“Per l’Italia la prima emergenza è quella della cultura e dell’istruzione; si tratta di un’emergenza che rischia di condizionare il futuro del Paese”. Attorno a questa convinzione mons. Leonardo Sapienza, reggente della Casa Pontificia, ha costruito la propria lectio magistralis “La cultura come mezzo di riscatto dei popoli” al Collegio Ghislieri di Pavia, invitato dall’Associazione Alunni in occasione del 450° della morte del Papa fondatore del Ghislieri, San Pio V.
Massimo biografo vivente di Paolo VI, Sapienza ha ricollegato le proprie parole a quelle pronunziate nel 1966 da Papa Montini durante un incontro con gli studenti del Ghislieri, in Vaticano. In quella circostanza, Paolo VI aveva definito i ghisleriani “eletta aristocrazia dell’ingegno e dell’amore alla scienza”, come mons. Sapienza non ha mancato di ricordare. Il suo intervento è stato preceduto da quelli del presidente della Fondazione Ghislieri, Gian Arturo Ferrari, e del rettore del Collegio, Alessandro Maranesi.

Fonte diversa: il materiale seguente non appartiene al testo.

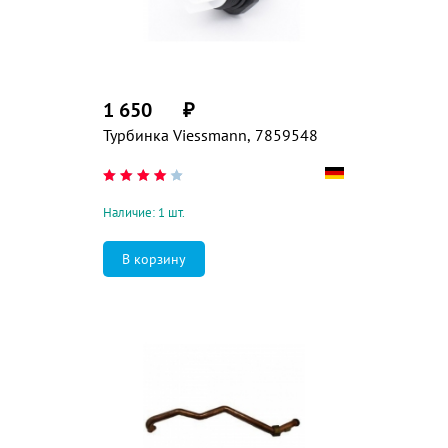
1 650
₽
Турбинка Viessmann, 7859548
Наличие: 1 шт.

Citando il presidente Mattarella: “La cultura non è il superfluo, è l’elemento costitutivo dell’identità italiana”, mons. Sapienza ha elogiato “la cultura quale unico bene che, condiviso, aumenta”. “Eppure”, ha spiegato, “la scuola spesso risulta inadeguata alle esigenze dei giovani e della società, e la capacità di leggere con discernimento viene acquisita fuori dalla scuola o addirittura nonostante la scuola. L’università ha, inoltre, il dovere di non utilizzare la cultura in maniera propagandistica, privilegiando autori allo scopo di scartarne altri”.
Un pensiero è andato anche alla guerra: “Trovo impressionanti le immagini dall’Ucraina, con la gente che cerca di mettere in salvo opere d’arte e sacre. Ma se l’assenza di cultura facilita le dittature, anche in uno stato libero sussistono molti condizionamenti che vogliono costringerci alla superficialità, ad avere poche idee. Solo la cultura è strumento di convivenza pacifica”.